Several years later as an adolescent, I recall images of Kuwait's burning oil fields on the nightly news. Like the ink ablaze in the basement, I remember finding this storm of fire utterly terrifying and almost other worldly. How those oil wells could burn incessantly, too powerful to be extinguished, and fill the sky with clouds of smoke as far as the eye could see.
It is entirely possible that these memories were woven into the content of Semillas, but to me this is hypothetical. The gilded fire droplets in the painting harken back to those ink fireballs from my youth. Whether these memories subconsciously inspired me, I cannot say for certain.

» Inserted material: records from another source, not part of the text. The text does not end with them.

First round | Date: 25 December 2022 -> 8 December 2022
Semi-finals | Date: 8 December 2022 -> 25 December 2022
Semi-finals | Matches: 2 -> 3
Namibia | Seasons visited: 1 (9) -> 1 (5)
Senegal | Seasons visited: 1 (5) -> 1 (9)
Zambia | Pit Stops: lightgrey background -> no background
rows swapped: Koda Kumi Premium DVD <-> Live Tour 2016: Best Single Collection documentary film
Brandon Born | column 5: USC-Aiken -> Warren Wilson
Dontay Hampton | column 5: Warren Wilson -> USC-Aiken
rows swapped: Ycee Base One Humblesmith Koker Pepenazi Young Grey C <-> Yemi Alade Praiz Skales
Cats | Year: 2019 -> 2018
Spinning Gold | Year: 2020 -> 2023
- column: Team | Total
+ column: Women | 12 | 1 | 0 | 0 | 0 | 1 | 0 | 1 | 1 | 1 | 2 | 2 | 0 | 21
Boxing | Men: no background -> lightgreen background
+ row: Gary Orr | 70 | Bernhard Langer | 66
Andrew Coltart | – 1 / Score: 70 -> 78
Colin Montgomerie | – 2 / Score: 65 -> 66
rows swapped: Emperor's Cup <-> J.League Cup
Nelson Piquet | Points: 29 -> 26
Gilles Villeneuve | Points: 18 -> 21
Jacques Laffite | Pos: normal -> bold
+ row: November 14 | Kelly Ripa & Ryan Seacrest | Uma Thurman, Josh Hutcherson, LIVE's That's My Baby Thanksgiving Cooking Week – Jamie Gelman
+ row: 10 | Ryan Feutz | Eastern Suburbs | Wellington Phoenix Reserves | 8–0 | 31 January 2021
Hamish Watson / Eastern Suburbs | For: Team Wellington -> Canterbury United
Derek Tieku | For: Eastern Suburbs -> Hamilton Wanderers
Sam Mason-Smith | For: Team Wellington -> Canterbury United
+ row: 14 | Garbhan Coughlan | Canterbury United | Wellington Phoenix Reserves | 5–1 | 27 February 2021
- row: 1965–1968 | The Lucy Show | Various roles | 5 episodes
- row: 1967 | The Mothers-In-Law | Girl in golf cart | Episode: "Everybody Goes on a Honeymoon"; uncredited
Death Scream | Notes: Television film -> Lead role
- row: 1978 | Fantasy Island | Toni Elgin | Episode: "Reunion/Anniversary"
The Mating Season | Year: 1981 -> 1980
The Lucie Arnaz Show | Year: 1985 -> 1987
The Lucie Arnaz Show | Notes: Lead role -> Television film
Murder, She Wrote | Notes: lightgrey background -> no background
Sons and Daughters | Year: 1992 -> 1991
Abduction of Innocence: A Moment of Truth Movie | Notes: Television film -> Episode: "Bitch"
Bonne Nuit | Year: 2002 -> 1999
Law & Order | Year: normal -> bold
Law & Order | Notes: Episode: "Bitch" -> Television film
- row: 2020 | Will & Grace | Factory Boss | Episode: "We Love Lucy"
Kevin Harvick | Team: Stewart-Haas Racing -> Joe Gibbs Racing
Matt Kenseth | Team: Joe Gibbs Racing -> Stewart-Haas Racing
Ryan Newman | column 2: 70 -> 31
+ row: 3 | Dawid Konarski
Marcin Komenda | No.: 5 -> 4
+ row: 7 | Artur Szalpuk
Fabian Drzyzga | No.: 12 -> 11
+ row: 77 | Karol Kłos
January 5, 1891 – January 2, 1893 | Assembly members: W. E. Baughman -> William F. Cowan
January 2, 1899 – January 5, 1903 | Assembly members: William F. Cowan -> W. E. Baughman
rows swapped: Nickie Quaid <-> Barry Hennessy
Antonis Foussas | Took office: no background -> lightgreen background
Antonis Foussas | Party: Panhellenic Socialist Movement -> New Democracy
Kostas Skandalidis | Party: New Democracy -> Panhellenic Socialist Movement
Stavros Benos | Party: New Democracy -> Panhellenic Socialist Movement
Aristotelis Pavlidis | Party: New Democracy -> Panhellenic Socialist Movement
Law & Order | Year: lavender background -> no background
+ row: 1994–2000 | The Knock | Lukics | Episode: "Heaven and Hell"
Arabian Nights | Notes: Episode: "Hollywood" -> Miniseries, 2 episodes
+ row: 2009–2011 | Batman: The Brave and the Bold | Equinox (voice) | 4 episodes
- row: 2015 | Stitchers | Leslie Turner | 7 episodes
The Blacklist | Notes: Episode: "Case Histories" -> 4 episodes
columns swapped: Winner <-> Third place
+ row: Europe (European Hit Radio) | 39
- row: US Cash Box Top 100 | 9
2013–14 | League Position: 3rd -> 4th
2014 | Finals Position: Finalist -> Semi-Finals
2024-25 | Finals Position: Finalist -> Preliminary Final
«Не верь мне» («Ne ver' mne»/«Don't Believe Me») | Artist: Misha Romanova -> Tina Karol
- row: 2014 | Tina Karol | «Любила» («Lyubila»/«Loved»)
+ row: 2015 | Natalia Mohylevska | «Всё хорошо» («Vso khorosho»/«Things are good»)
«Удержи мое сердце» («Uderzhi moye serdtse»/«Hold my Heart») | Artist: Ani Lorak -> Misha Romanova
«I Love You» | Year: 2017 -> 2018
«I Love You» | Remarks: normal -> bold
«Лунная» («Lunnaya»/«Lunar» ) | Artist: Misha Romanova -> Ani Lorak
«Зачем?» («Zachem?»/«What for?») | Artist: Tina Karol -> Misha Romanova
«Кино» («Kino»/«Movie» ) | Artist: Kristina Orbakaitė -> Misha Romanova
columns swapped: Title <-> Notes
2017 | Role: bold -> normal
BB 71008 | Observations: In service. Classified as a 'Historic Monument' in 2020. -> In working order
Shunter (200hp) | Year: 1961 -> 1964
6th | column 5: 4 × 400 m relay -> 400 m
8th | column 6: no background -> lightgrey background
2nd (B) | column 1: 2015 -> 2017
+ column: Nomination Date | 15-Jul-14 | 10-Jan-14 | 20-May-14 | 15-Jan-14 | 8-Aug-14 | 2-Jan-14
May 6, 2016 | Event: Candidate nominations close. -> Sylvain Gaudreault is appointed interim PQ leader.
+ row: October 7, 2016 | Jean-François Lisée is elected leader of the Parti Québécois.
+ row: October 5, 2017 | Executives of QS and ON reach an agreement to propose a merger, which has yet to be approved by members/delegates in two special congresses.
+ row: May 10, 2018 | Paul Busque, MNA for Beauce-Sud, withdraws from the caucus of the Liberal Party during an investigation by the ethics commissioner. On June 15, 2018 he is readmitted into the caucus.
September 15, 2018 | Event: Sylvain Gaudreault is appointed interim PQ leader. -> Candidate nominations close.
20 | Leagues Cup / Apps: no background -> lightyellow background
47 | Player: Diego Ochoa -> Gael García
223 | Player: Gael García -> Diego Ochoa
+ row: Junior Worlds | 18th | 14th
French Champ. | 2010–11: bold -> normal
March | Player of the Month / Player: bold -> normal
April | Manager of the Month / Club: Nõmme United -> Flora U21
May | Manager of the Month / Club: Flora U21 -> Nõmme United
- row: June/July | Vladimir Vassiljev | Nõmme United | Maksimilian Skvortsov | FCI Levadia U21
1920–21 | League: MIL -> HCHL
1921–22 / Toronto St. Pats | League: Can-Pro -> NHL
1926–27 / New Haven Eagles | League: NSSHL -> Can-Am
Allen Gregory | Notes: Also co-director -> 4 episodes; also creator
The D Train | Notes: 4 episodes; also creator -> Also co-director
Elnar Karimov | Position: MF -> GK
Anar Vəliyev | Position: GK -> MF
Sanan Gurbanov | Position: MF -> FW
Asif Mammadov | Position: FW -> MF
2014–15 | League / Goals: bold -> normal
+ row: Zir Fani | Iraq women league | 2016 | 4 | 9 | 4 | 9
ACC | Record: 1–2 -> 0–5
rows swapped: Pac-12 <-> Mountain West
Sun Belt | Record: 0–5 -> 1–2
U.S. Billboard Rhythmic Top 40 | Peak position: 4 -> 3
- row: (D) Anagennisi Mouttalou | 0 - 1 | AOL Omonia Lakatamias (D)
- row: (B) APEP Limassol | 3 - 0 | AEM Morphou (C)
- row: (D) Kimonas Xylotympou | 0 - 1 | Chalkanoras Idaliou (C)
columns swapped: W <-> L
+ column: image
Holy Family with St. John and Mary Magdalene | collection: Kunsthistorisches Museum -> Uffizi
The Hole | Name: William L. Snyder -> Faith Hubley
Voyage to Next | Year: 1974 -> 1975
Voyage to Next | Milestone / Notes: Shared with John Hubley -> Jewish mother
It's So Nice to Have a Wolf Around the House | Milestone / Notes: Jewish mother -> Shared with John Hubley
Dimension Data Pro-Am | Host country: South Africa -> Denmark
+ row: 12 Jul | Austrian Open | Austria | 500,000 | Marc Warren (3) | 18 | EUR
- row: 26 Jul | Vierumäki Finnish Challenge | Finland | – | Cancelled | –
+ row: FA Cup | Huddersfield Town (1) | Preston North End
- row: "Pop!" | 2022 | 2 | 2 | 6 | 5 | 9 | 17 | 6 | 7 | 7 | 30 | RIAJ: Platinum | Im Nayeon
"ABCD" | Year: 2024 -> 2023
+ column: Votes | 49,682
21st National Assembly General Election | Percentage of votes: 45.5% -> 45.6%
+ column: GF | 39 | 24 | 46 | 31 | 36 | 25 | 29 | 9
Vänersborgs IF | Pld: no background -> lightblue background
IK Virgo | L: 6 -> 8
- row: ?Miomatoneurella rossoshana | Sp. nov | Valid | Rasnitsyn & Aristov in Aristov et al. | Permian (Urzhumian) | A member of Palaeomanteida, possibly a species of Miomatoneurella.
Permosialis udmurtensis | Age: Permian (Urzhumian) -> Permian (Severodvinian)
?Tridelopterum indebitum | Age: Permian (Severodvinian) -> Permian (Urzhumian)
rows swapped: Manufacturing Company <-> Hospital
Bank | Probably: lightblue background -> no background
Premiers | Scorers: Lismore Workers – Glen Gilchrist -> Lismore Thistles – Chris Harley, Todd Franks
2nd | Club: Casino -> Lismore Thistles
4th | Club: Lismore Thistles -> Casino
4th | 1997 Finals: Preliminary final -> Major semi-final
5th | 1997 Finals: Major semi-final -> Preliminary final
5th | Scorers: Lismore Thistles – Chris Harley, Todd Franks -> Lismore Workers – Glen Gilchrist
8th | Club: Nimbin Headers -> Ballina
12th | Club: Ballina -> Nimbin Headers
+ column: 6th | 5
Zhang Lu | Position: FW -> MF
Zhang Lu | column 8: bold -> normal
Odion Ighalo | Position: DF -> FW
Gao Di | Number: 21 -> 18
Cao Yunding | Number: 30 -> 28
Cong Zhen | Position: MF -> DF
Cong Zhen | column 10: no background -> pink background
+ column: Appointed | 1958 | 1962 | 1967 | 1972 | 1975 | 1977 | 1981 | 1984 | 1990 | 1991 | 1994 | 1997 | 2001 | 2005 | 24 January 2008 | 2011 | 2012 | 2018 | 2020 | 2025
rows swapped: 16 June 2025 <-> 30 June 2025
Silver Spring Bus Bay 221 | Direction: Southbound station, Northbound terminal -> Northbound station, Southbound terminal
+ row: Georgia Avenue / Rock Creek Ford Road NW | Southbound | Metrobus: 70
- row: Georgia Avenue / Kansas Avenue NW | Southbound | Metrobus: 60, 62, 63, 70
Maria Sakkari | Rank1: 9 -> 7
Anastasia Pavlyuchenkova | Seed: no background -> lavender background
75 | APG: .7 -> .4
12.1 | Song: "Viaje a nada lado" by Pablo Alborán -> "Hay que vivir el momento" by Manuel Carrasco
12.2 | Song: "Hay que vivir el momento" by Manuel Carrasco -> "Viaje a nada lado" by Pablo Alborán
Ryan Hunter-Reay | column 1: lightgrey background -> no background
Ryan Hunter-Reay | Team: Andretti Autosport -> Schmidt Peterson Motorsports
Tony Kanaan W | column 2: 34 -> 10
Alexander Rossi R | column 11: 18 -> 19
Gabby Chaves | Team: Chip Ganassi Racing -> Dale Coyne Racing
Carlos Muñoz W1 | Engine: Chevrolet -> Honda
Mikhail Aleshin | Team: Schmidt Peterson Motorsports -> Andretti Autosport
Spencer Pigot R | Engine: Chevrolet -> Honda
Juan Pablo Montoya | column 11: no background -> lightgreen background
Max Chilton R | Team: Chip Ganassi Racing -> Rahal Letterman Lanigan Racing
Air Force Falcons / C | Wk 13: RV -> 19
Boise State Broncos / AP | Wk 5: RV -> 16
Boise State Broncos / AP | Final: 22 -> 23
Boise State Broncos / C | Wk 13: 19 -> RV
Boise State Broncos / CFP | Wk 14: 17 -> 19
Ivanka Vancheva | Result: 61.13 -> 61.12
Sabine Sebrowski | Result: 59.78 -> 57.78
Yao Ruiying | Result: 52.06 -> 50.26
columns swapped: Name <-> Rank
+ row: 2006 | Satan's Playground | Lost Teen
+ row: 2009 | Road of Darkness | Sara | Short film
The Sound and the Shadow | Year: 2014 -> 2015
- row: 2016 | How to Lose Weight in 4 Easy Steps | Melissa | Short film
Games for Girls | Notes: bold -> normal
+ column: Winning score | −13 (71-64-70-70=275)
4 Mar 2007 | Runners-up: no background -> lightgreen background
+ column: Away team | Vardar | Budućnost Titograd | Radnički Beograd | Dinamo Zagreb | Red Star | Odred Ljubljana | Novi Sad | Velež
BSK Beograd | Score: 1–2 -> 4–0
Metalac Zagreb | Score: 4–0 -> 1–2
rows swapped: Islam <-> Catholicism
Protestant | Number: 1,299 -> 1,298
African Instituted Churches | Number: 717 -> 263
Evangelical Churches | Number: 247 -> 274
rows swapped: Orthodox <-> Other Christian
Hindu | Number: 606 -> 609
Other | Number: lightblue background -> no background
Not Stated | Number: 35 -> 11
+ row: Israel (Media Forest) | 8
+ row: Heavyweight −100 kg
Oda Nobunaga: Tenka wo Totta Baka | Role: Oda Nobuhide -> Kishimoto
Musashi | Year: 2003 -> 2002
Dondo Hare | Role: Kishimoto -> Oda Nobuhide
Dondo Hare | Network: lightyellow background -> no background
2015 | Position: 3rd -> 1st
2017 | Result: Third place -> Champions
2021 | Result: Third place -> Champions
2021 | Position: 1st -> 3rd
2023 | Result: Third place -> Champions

I can say that it is the tiny figures inside those droplets that ultimately inspired the title Semillas, which means 'seeds' in Spanish.
In the experimental stages of Semilllas, I began working with the elements of fire and gold on both visual and thematic levels. Semillas was developed through many studies and iterations. Like many of my projects, I began with a vision in mind that I presumed simply needed extraction to the canvas. However, like trying to translate a dream, the moment pencil hit paper, the friction began.
The extensive studies were the result of frustration as my initial vision grew elusive as I attempted to translate it to paper. I tried many variations: in one of its early incarnations, the figure had multiple arms in a spiral gesture. Another had a frenzied pattern of hands and blades. Yet another with the figure descending out of a cloud formation, its head and arms obscured.
None of these studies flowed directly from that original vision, and ultimately, I’m glad they didn’t. They provided the raw material to allow the project to evolve. Through this process the painting became more simplified and elemental. Interestingly, I think that helped bring out the essence of the original vision, just in a different form than I had imagined.